Word for word, restate the line containing "dell'umanità, prima fra" and all the lines that come after it in the entries below. Include nothing from before it.

# MATERIAL PROVIDED
=======

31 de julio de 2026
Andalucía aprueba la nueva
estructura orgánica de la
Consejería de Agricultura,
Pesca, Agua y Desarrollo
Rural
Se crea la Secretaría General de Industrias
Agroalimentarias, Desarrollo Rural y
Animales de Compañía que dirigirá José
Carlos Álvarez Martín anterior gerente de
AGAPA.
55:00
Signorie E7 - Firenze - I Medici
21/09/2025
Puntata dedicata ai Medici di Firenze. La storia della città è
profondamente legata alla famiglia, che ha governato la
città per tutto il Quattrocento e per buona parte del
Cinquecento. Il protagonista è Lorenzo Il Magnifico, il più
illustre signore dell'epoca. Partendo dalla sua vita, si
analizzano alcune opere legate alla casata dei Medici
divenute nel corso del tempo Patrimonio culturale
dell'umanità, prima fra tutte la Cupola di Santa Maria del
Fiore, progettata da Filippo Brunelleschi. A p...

=======

# RESPONSE AREA
dell'umanità, prima fra tutte la Cupola di Santa Maria del
Fiore, progettata da Filippo Brunelleschi. A p...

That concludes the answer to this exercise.